_Action item 1_
List every organization named in the passage about the New York Times and the WikiLeaks leak.
_Action item 2_
Resume the passage about the New York Times declining to link to WikiLeaks, picking up right after its final sentence.

_Document section_
-=-=-=-=-
The WikiLeaks leak, and its ramifications for both journalism and military security continued to be debated in the aftermath of Sunday’s dump. Buried in some of the larger questions about responsible reporting (hundreds of Afghan informants names were reportedly made available by the leak, endangering their lives), and the death of secrecy, is a short anecdote regarding web etiquette. WikiLeaks head Julian Assange is angry that, among other things, the New York Times did not link to his site in their mammoth report.
The complaint caught my eye because it’s something the Times has been taken to task for in the past (for much, much smaller stories). This time however the non-linking was very, very intentional. Here’s what NYT managing editor Bill Keller told the Daily Beast:
As I read his remarks, his complaint is that The Times — in a note to readers explaining how we handled the secret archive — made a point of saying that we did not link to the material posted by WikiLeaks. Since we normally do link to source data that we have used in our stories, we thought readers were entitled to know that the absence of a link was intentional, not some oversight, and to know the reason for it.
-=-=-=-=-
Stored data:
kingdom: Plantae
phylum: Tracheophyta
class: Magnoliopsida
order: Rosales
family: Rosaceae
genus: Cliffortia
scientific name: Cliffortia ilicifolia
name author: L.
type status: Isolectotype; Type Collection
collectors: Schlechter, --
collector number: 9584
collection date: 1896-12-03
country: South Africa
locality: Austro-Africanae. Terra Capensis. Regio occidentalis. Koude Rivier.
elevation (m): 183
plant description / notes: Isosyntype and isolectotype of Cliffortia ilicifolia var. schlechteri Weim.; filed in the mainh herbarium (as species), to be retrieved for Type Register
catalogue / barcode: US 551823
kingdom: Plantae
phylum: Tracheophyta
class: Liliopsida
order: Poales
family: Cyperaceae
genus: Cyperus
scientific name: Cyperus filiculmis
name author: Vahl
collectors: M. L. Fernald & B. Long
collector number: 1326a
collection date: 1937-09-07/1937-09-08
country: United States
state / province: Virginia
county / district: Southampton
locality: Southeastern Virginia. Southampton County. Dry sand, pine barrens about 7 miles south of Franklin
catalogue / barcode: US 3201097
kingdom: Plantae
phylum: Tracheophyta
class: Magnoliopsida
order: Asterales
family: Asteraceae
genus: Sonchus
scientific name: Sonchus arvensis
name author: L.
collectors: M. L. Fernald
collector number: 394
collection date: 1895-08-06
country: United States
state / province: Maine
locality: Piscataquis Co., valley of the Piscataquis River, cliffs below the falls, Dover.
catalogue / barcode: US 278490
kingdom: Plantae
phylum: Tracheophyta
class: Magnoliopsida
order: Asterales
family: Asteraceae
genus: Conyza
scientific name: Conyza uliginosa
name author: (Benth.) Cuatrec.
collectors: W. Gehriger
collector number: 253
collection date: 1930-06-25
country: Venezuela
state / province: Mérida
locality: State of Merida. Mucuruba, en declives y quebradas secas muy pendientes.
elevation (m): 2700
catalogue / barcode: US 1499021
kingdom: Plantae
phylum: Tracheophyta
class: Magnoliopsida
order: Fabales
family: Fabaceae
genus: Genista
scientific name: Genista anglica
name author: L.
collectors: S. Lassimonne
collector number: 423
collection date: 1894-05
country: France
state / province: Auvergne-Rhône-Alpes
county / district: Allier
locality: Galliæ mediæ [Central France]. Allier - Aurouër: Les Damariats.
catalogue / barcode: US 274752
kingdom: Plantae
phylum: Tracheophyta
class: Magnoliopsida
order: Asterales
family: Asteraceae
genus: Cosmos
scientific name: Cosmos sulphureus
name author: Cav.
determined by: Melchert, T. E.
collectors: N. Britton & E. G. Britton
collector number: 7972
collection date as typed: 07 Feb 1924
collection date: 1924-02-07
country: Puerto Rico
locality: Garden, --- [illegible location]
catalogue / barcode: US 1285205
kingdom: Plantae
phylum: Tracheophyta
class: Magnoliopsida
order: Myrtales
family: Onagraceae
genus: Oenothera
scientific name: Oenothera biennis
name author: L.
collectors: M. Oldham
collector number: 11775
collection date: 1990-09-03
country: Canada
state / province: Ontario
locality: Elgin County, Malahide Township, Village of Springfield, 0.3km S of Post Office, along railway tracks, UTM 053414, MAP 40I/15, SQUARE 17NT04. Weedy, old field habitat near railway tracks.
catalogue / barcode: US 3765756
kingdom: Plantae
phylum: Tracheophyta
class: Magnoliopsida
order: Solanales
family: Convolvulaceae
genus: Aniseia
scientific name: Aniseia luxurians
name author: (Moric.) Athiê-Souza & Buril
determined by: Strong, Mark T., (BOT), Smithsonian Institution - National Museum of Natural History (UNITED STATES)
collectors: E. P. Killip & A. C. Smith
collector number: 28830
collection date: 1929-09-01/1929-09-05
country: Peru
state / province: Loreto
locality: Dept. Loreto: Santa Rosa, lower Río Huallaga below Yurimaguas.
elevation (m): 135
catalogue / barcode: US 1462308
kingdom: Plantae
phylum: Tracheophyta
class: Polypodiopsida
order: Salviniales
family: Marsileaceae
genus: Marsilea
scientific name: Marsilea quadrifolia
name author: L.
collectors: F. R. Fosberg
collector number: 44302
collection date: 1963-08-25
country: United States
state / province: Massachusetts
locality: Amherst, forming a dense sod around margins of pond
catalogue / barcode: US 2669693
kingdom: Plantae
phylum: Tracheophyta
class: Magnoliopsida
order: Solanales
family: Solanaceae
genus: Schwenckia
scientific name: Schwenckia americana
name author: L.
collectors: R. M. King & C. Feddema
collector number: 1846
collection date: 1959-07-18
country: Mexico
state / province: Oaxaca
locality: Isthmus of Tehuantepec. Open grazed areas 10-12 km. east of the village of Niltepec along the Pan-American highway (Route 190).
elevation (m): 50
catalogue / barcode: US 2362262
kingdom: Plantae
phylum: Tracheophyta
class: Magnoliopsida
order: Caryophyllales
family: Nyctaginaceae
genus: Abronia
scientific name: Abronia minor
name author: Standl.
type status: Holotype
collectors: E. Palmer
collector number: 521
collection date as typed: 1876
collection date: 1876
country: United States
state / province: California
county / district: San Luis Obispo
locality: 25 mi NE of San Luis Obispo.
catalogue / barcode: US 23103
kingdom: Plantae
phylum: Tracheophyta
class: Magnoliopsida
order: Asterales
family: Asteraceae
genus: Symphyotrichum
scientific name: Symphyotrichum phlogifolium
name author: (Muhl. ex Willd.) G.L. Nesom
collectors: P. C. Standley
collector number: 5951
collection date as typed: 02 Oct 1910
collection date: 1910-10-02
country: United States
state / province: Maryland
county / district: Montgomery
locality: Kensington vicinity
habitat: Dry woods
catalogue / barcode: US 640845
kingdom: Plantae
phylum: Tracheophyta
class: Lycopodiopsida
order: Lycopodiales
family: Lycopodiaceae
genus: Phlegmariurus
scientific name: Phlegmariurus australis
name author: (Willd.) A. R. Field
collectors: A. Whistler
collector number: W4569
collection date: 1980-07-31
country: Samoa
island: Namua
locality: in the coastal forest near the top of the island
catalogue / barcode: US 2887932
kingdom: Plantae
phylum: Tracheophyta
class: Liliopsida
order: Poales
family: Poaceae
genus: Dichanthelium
-=-=-=-=-
_Reply 1_
WikiLeaks, The New York Times, The Daily Beast

_Reply 2_
In our own publication, in print and on our website, we were careful to remove anything that could put lives at risk. We could not be sure that the trove posted on WikiLeaks, even with some 15,000 documents held back, would not endanger lives.
Assange is also angry that the Times felt it necessary to notify the government of the story (which is the established practice when national security is at stake) and also confirm some facts with them. The whole argument is a bit of a Catch 22 2.0. WikiLeaks wanted the NYT stamp (and the Guardian, and Der Spiegel) of approval to give their report both credibility, readability, and headline making oomph. The NYT was only willing to put that stamp on specific parts, thereby retaining their own credibility, which WikiLeaks is continuing to benefit from. If you want to know what the new media is going to look like for the next while, this is it.